IQ: More Than a Number, Part 3

Part 1 and part 2

Excellent post at the Slate Star Codex Reddit sub:

Since HBD, intelligence, and heritability are such hot issues these days, I think it is worth analyzing why people are so fixated on IQ and heritability. The reason is actually incredibly obvious so I’ll just go ahead and say it, because we live in a society where intelligence almost equals life worth. I do not like this and I don’t think anyone “likes” this, but it is basically a fact. Charles Murray goes out of his way to say that intelligence does not equal life worth, but economically, it is basically the case that intelligence equals life worth. If technological problems are getting harder and harder and only people with higher intelligence can solve them, and most other jobs can be outsourced to algorithms or robots, then it is natural that people starts worrying about heritability and intelligence. After all, their future depends on it. We can talk about if this is “morally correct” or whatever but that is pointless because morality is subservient to reality (I hate value talk just as much as Robin Hanson). So the issue regarding heritability and intelligence will be more hotly debated as time goes on because people’s survival will literally depend on it. Assuming there’s no group difference in average IQ or that “HBD” doesn’t exist at all, it still does not change the fact that IQ is a large part heritable and that future society will be stratified by intelligence. So people should be worried. I honestly hope there’s another way out of this problem but i honestly don’t see it, and if anyone can refute my argument logically I would gladly accept it.

IQ is a touchy subject, because that little number sure predicts an awful lot. A century ago, physical strength was more important, but the information age has made cleverness and information processing more important in term of individual socioeconomic success. That’s just the uncomfortable reality. We want to believe we have free will and ‘infinite potential’, as instilled by teachers, pop culture, clergy, and parents, but the most important test of all, life, shows otherwise.

Although ‘human worth’ is subjective, intelligent people produce technologies that advance civilization, as well as earn more money, which is the economy’s way of saying smart people are more valuable.
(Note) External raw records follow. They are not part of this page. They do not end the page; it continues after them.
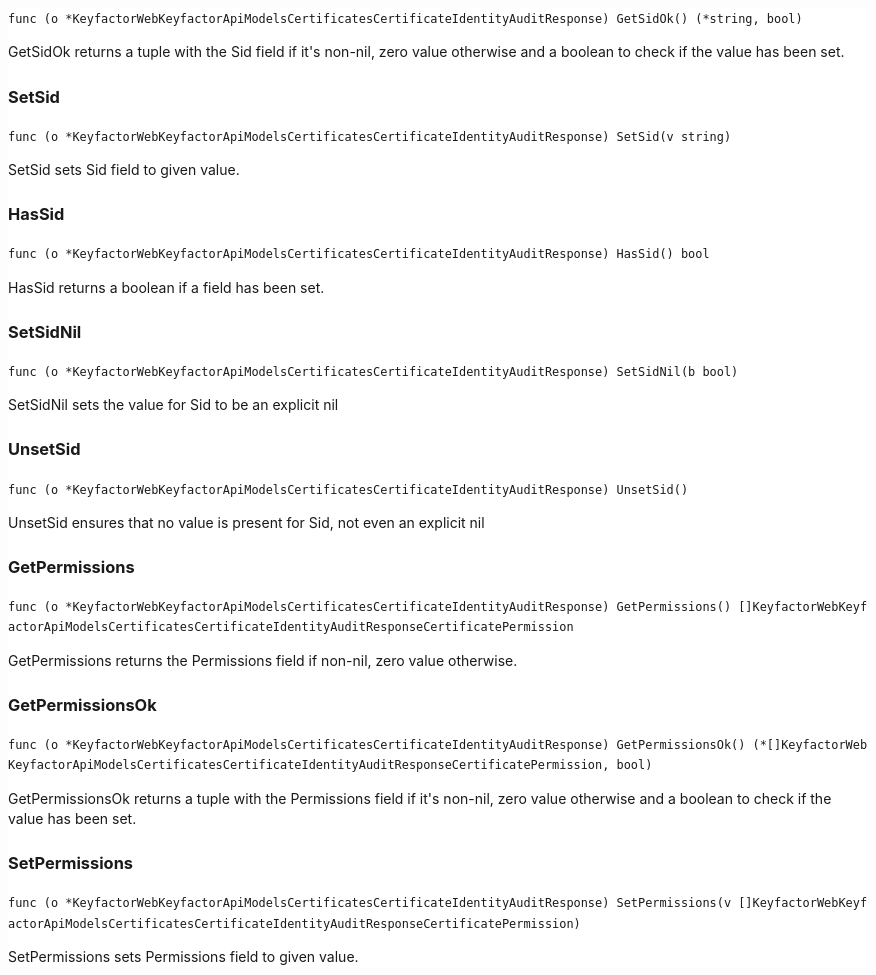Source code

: `func (o *KeyfactorWebKeyfactorApiModelsCertificatesCertificateIdentityAuditResponse) GetSidOk() (*string, bool)`

GetSidOk returns a tuple with the Sid field if it's non-nil, zero value otherwise
and a boolean to check if the value has been set.

### SetSid

`func (o *KeyfactorWebKeyfactorApiModelsCertificatesCertificateIdentityAuditResponse) SetSid(v string)`

SetSid sets Sid field to given value.

### HasSid

`func (o *KeyfactorWebKeyfactorApiModelsCertificatesCertificateIdentityAuditResponse) HasSid() bool`

HasSid returns a boolean if a field has been set.

### SetSidNil

`func (o *KeyfactorWebKeyfactorApiModelsCertificatesCertificateIdentityAuditResponse) SetSidNil(b bool)`

 SetSidNil sets the value for Sid to be an explicit nil

### UnsetSid
`func (o *KeyfactorWebKeyfactorApiModelsCertificatesCertificateIdentityAuditResponse) UnsetSid()`

UnsetSid ensures that no value is present for Sid, not even an explicit nil
### GetPermissions

`func (o *KeyfactorWebKeyfactorApiModelsCertificatesCertificateIdentityAuditResponse) GetPermissions() []KeyfactorWebKeyfactorApiModelsCertificatesCertificateIdentityAuditResponseCertificatePermission`

GetPermissions returns the Permissions field if non-nil, zero value otherwise.

### GetPermissionsOk

`func (o *KeyfactorWebKeyfactorApiModelsCertificatesCertificateIdentityAuditResponse) GetPermissionsOk() (*[]KeyfactorWebKeyfactorApiModelsCertificatesCertificateIdentityAuditResponseCertificatePermission, bool)`

GetPermissionsOk returns a tuple with the Permissions field if it's non-nil, zero value otherwise
and a boolean to check if the value has been set.

### SetPermissions

`func (o *KeyfactorWebKeyfactorApiModelsCertificatesCertificateIdentityAuditResponse) SetPermissions(v []KeyfactorWebKeyfactorApiModelsCertificatesCertificateIdentityAuditResponseCertificatePermission)`

SetPermissions sets Permissions field to given value.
This is because of comparative advantage and specialization: low-IQ jobs can be done by almost anyone, and the low pay reflects the abundance of available labor for those jobs, but high-IQ jobs pay more because far fewer people are qualified to do them. Coding C++ is harder (even for mart people) than, say, raking leaves, so if raking and coding pay the same, it would be rational for smart people to choose raking.

From The Decline of Low-Information Conservatism:

Telling the large swathes of the unemployed, who don’t have genius-level IQs and who lost their jobs to outsourcing or automation, to ‘learn how to code’ is like telling penguins to ‘flap harder’. Tens of thousands of years ago, height was useful for picking tall stuff off trees. Now brains are more important. Biological determinism is real in our competitive post-2008 economy. IQ is becoming a sorting mechanism for who succeeds or fails.

Is it fair? Maybe not, but it’s the system/reality that we have.